Ok.  I'll play along.

What do you mean?


----------



## Hand of Evil (Sep 12, 2005)

from the peanut gallery, I am always one to comment


----------



## mythusmage (Sep 12, 2005)

Maybe if you all stopped taking this thread as seriously as it deserves ...


----------



## Eosin the Red (Sep 12, 2005)

mythusmage said:
			
		

> If it's unclear, ask him what he meant.




What do you mean? That was as clear as mud.


----------



## diaglo (Sep 12, 2005)

i'm still not seeing the thread.


----------



## mythusmage (Sep 12, 2005)

Eosin the Red said:
			
		

> What do you mean? That was as clear as mud.




What part of 'ask him' is giving you problems?


----------



## mythusmage (Sep 12, 2005)

diaglo said:
			
		

> i'm still not seeing the thread.




I think it's turned into a stealth hivemind.


----------



## Cutter XXIII (Sep 12, 2005)

What?!

Mythusmage made a comment that was misinterpreted, thus ticking him off?!

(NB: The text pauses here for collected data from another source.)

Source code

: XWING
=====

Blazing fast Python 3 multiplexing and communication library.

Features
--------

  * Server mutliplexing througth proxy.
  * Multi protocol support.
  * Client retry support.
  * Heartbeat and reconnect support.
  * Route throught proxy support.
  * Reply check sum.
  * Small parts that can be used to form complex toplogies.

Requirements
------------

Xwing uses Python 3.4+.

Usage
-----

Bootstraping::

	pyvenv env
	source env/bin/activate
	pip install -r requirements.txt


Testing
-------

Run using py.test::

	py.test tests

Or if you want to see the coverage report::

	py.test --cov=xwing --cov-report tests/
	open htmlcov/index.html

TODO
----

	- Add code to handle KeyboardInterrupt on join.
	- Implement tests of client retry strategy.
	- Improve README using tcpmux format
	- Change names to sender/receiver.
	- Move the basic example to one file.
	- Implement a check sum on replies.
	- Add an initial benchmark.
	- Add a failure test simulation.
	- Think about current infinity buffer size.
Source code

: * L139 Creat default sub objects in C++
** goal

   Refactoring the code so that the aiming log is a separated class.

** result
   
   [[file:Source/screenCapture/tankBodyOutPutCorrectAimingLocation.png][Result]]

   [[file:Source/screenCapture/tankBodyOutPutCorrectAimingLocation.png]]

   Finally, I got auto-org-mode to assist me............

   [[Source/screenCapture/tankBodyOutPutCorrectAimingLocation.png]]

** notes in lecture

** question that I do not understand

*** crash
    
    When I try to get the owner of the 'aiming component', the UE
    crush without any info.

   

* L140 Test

Somebody alert Morrus. We need to get this on the News page.


----------



## Darth K'Trava (Sep 13, 2005)

Cutter XXIII said:
			
		

> What?!
> 
> Mythusmage made a comment that was misinterpreted, thus ticking him off?!
> 
> Somebody alert Morrus. We need to get this on the News page.




 

Text gets misinterpeted all the time....


----------



## Eosin the Red (Sep 13, 2005)

mythusmage said:
			
		

> What part of 'ask him' is giving you problems?




I am asking him "of the unclear posts." Of what, or whom does your cryptic post speak?  Like a cat, your post wanders willy-nilly and is filled with assumptions and half formed thoughts that don't mean much of anything to the uninitiated. This is like witnessing an in-joke when you are "out." Are you always so... clear?


----------



## mythusmage (Sep 14, 2005)

Eosin the Red said:
			
		

> I am asking him "of the unclear posts." Of what, or whom does your cryptic post speak?  Like a cat, your post wanders willy-nilly and is filled with assumptions and half formed thoughts that don't mean much of anything to the uninitiated. This is like witnessing an in-joke when you are "out." Are you always so... clear?




Eosin, you jump to conclusions. Let me clarify, you jump to conclusions. You also react instead of thinking. Do I need to explain that? Now I am going to explain what I mean when I say, "ask him what he meant."

When you are puzzled by what a poster has said, ask him what he meant. A simple, "could you explain?" should suffice. Don't get huffy, don't get your feathers ruffled, refrain from egregious snark.

BTW, why is it the only time I see one of your posts is when you're bitching about one of mine?


----------



## mythusmage (Sep 14, 2005)

Darth K'Trava said:
			
		

> Text gets misinterpeted all the time....




For your information interpretation is not female. Thus 'miss' as an honorific is inappropriate. in any case you spelled 'miss' wrong and there should be a space between 'miss' and 'interpreted'. Please correct your post as indicated. Thank you.

(  )


----------



## Pinotage (Sep 14, 2005)

Borlon said:
			
		

> Ok.  I'll play along.
> 
> What do you mean?




Well, the text itself says 'I agree completely' but I'm not sure what the rest of the symbols mean.

Pinotage


----------



## Dinkeldog (Sep 14, 2005)

Dude, I can't tell what the heck you're talking about.


----------



## mythusmage (Sep 14, 2005)

Dinkeldog said:
			
		

> Dude, I can't tell what the heck you're talking about.




I'll explain when you're older.


----------